Some Sumerian cylindrical seals and pictograms show a two-handed instrument supported by a transverse bar, the extremities of which end in a grating or blade, which has a rudder complemented with a deposit of seeds, and is pulled by oxen or zebu.

Plough evolution

The plough was an evolution of another even simpler tool: the hoe . The idea is simply to remove the ground. As simple as that. But, in doing so, the soil is aerated, becomes more porous and better captures rainwater, thus facilitating the work of the roots of the plants that we are going to grow.

That rudimentary utensil was quickly improved. He put on a handle to guide it, and the wood was bent to fit the ground better. But the great advance was made in the Mediterranean: the Roman plough is the basis of all that have been invented since then.

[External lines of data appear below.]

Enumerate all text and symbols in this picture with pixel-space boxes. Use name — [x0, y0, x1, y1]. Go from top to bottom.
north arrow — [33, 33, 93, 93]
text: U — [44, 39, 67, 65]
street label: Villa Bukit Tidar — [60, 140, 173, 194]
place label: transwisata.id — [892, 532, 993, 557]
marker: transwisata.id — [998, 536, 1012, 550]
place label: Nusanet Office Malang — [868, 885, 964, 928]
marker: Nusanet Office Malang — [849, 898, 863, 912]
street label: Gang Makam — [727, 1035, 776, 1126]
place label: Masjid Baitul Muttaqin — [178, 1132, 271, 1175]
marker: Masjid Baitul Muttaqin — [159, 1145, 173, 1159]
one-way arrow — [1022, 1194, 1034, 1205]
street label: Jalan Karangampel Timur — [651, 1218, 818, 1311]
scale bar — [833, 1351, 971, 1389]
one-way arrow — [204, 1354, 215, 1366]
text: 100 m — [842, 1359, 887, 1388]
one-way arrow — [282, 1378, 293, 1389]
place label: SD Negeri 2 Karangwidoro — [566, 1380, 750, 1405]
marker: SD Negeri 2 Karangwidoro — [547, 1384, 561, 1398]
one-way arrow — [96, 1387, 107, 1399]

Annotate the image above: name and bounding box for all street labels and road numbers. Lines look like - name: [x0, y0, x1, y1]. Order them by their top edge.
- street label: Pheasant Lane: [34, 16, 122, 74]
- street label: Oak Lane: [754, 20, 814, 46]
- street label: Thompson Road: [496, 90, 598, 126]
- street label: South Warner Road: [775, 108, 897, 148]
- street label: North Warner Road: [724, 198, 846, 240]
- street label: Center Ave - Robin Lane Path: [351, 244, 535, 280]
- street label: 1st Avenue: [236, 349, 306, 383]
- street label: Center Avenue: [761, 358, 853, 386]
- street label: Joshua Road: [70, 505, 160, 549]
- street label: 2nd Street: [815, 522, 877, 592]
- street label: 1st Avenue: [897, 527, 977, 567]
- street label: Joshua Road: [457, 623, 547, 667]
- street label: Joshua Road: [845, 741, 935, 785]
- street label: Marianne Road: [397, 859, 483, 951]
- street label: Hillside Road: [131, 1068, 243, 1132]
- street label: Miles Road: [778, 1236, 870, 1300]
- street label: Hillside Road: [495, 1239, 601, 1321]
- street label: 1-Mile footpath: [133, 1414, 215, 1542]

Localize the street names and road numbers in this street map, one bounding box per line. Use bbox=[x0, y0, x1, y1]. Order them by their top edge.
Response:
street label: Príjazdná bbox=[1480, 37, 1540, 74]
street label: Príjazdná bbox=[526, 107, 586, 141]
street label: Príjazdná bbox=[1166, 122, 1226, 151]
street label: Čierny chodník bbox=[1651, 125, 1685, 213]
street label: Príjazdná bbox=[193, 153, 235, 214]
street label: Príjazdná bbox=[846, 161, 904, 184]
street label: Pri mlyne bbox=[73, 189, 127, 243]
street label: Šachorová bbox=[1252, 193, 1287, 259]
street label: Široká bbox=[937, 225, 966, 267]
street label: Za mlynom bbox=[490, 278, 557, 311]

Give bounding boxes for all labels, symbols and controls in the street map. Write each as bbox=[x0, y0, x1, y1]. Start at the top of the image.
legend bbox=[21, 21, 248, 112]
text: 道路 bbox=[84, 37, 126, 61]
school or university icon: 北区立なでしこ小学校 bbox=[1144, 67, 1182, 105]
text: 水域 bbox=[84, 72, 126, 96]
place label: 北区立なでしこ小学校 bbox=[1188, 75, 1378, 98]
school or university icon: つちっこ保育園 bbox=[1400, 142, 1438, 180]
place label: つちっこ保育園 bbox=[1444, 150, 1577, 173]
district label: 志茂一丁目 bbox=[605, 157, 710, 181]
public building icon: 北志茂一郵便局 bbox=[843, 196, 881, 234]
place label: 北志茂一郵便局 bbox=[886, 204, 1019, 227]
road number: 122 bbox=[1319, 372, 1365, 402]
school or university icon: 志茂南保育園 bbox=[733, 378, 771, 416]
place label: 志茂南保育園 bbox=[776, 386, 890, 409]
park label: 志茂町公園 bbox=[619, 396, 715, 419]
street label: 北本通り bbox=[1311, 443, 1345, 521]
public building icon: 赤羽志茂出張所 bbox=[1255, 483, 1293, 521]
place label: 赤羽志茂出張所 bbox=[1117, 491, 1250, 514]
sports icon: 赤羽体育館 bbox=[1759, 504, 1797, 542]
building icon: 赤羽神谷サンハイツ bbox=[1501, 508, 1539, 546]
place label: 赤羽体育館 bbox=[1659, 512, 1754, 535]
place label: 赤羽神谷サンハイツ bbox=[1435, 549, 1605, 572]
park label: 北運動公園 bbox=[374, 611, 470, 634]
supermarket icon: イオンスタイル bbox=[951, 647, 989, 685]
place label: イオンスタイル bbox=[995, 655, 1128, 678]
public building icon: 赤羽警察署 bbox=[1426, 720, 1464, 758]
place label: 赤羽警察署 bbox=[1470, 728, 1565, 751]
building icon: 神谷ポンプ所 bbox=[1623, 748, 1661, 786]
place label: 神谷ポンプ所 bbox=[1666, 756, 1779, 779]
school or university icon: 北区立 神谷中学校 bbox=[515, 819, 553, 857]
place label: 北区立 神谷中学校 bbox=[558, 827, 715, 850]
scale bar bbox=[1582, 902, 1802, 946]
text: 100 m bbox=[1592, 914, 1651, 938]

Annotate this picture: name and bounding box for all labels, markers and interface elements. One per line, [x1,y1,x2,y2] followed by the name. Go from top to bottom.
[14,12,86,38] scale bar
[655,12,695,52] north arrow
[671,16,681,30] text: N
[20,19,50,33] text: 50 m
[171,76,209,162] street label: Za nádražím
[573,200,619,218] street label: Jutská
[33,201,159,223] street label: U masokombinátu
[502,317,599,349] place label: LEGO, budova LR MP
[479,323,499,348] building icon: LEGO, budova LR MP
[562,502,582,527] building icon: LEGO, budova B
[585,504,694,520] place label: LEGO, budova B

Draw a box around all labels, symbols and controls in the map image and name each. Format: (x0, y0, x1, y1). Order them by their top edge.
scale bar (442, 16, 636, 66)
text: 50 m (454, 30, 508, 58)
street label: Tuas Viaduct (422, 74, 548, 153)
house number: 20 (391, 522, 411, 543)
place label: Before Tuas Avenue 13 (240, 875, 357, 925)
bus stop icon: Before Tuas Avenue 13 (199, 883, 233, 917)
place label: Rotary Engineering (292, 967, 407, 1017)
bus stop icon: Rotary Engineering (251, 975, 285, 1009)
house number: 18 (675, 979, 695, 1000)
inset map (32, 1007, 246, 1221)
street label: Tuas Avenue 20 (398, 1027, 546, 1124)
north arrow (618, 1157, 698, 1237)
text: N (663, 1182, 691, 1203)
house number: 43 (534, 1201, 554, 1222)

History and evolution of the plough

Actually the name is misleading and the Greeks already used it before the Romans, but it was during the Roman Empire that its use became widespread throughout Europe.

For a long time the basic plough structure was maintained, until in the 9th century, they put a metal tip to improve resistance. Until then, humans, always so practical, preferred to use metals above all to make weapons and not to dedicate them to agriculture.

With the arrival of the Normans, the plough had another important improvement: they put wheels. This made things easier, since dragging something is not the same as rolling something.

Another improvement was to put the blade slightly inclined on its side, so that the ground that was stirred was turned to fall again.

And finally, they started putting different ploughs together to carve out a few lines in the ground with each pass.

This seems very obvious, but if you only have oxen to drag, the force is low. When things got mechanized with tractors, everything became much easier.

It was actually so simple and the ability to carve was so powerful that, as always, we humans went out of line.

Tilling the soil is great and improves yield a lot, but it also has drawbacks: nutrients are lost more easily by the rain, and soil erosion is also very important. So now there is a tendency to try to control the force we use when preparing the ground.

Be that as it may, if the planet can currently generate food, certainly poorly distributed, for more than seven billion humans, it is thanks to the fact that, one day five millennia ago, a Mesopotamian farmer had the idea of ​​joining two canes and making a bull will drag them.